How does a fs work in kernel
Let's take ext2 as example.
The inode should be there when fill_super.
Look at the ext2_fill_super
---
/*
* set up enough so that it can read an inode
*/
sb->s_op = &ext2_sops;
sb->s_export_op = &ext2_export_ops;
sb->s_xattr = ext2_xattr_handlers;
...
root = ext2_iget(sb, EXT2_ROOT_INO);
if (IS_ERR(root)) {
ret = PTR_ERR(root);
goto failed_mount3;
}
if (!S_ISDIR(root->i_mode) || !root->i_blocks || !root->i_size) {
iput(root);
ext2_msg(sb, KERN_ERR, "error: corrupt root inode, run e2fsck");
goto failed_mount3;
}
sb->s_root = d_make_root(root);
---
What is the sb->s_root for ?
It will be used as the inode of the mount point.
See vfs_create_mount
follow_managed
The root inode of a filesystem should be the start of all of the operations.

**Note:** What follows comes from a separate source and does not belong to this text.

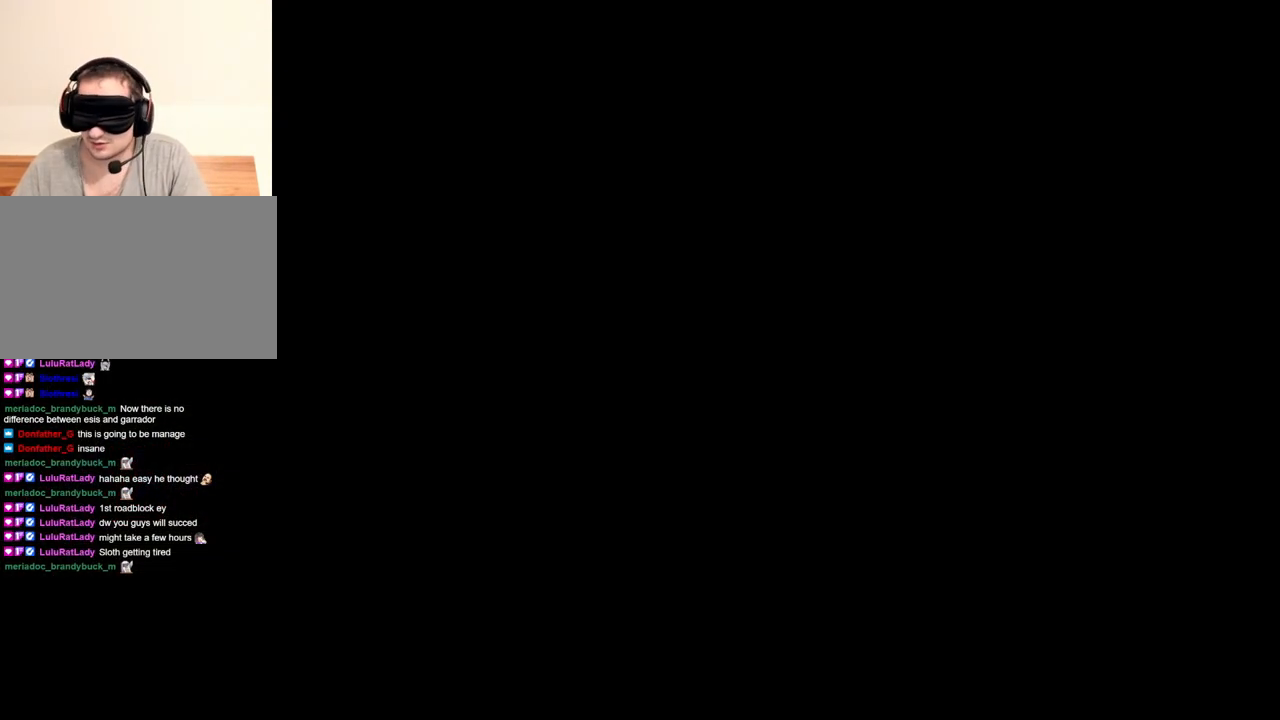
{"keys": [], "mouse": ["right"], "events": [[150, "r", "down"], [217, "r", "up"], [284, "r", "down"], [350, "r", "up"], [417, "r", "down"], [450, "r", "up"]]}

Let's look at what equipment does the inode have to carry all of the operations
of the fs.
ext2_iget
---
if (S_ISREG(inode->i_mode)) {
ext2_set_file_ops(inode);
---
inode->i_op = &ext2_file_inode_operations;
inode->i_fop = &ext2_file_operations;
if (IS_DAX(inode))
inode->i_mapping->a_ops = &ext2_dax_aops;
else if (test_opt(inode->i_sb, NOBH))
inode->i_mapping->a_ops = &ext2_nobh_aops;
else
inode->i_mapping->a_ops = &ext2_aops;
---
} else if (S_ISDIR(inode->i_mode)) {
inode->i_op = &ext2_dir_inode_operations;
inode->i_fop =&ext2_dir_operations;
if (test_opt(inode->i_sb, NOBH))
inode->i_mapping->a_ops = &ext2_nobh_aops;
else
inode->i_mapping->a_ops = &ext2_aops;
} else if (S_ISLNK(inode->i_mode)) {
if (ext2_inode_is_fast_symlink(inode)) {
inode->i_link = (char *)ei->i_data;
inode->i_op = &ext2_fast_symlink_inode_operations;
nd_terminate_link(ei->i_data, inode->i_size,
sizeof(ei->i_data) - 1);
} else {
inode->i_op = &ext2_symlink_inode_operations;
inode_nohighmem(inode);
if (test_opt(inode->i_sb, NOBH))
inode->i_mapping->a_ops = &ext2_nobh_aops;
else
inode->i_mapping->a_ops = &ext2_aops;
}
} else {
inode->i_op = &ext2_special_inode_operations;
if (raw_inode->i_block[0])
init_special_inode(inode, inode->i_mode,
old_decode_dev(le32_to_cpu(raw_inode->i_block[0])));
else
init_special_inode(inode, inode->i_mode,
new_decode_dev(le32_to_cpu(raw_inode->i_block[1])));
}
---
The equipments of an inode includes
inode operations
const struct inode_operations ext2_file_inode_operations = {
#ifdef CONFIG_EXT2_FS_XATTR
.listxattr = ext2_listxattr,
#endif
.getattr = ext2_getattr,
.setattr = ext2_setattr,
.get_acl = ext2_get_acl,
.set_acl = ext2_set_acl,
.fiemap = ext2_fiemap,
};
vfs_stat/lstat/fstatat/fstat
-> vfs_statx
-> vfs_getattr
-> vfs_getattr_nosec
---
if (inode->i_op->getattr)
return inode->i_op->getattr(path, stat, request_mask,
query_flags);
generic_fillattr(inode, stat);
---
utimes_common / chmod_common /chown_common
-> notify_change
---
if (inode->i_op->setattr)
error = inode->i_op->setattr(dentry, attr);
else
error = simple_setattr(dentry, attr);
---
simple_setattr here will inovke mark_inode_dirty
ACCESS CONTROL LISTS
This could be controlled by SB_POSIXACL
We could refer to the btrfs
btrfs_parse_options
---
case Opt_acl:
#ifdef CONFIG_BTRFS_FS_POSIX_ACL
info->sb->s_flags |= SB_POSIXACL;
break;
#else
btrfs_err(info, "support for ACL not compiled in!");
ret = -EINVAL;
goto out;
#endif
----
Note, this is not FILE map. It is used to get the file extent mappings.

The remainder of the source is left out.